> Directions for this task
Once you find the line containing "focal_35mm: 215" in the data below, copy it and each following line exactly, up to and including the line containing "focal_mm: 140", and nothing else.

> Supplied data
▬▬▬▬▬▬

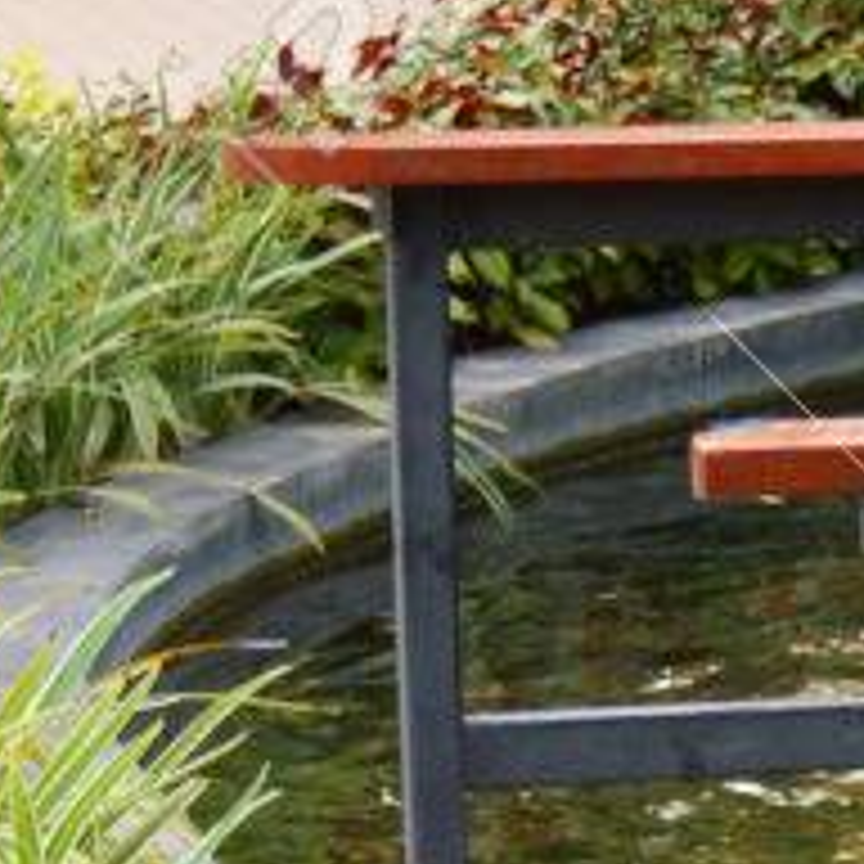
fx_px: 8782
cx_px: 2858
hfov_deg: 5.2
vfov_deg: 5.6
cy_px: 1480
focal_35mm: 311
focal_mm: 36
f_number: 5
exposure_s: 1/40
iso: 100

▬▬▬▬▬▬

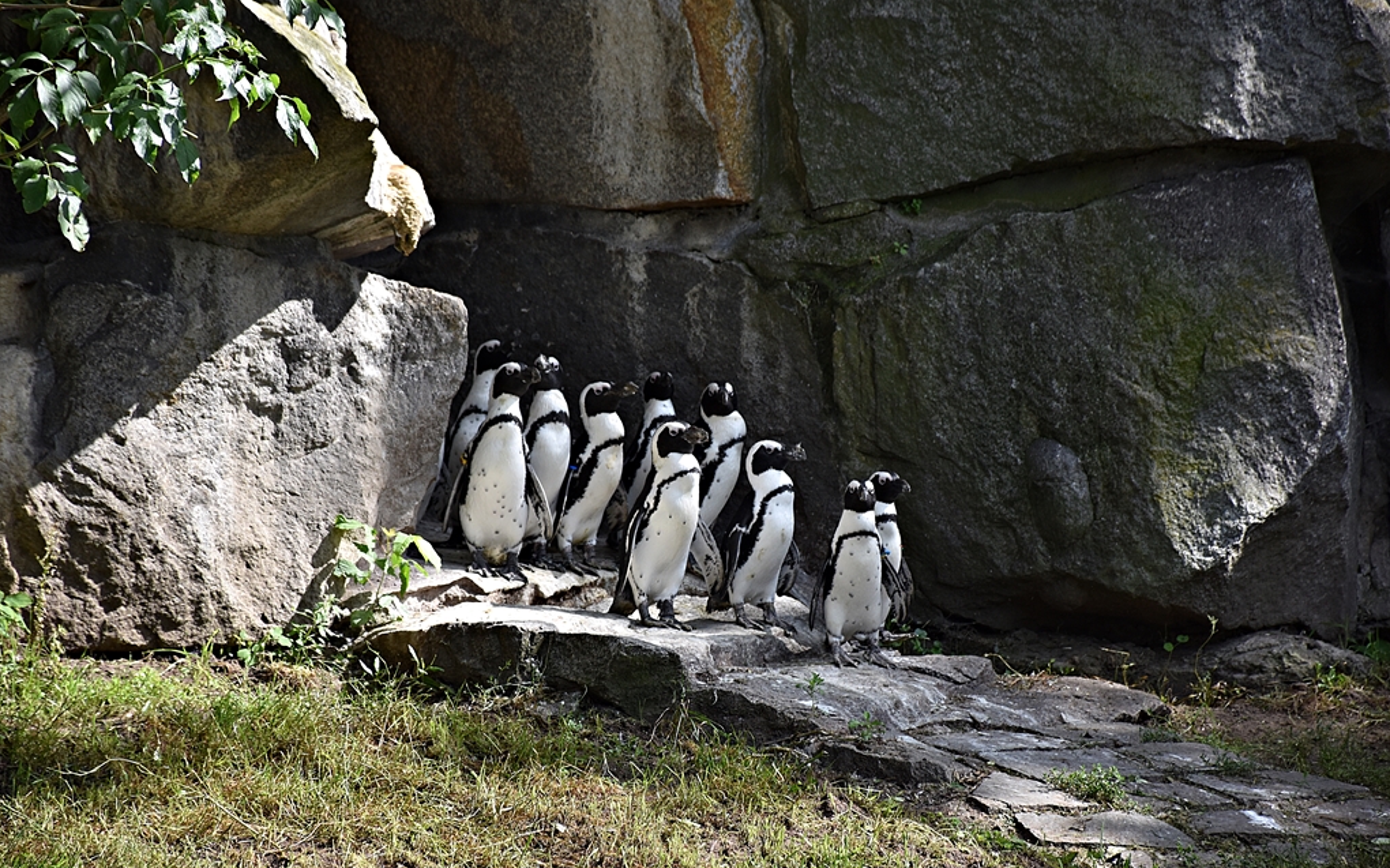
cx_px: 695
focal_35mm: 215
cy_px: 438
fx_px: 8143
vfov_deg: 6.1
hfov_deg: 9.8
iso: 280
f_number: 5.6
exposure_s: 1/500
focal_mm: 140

▬▬▬▬▬▬

> Task answer
focal_35mm: 215
cy_px: 438
fx_px: 8143
vfov_deg: 6.1
hfov_deg: 9.8
iso: 280
f_number: 5.6
exposure_s: 1/500
focal_mm: 140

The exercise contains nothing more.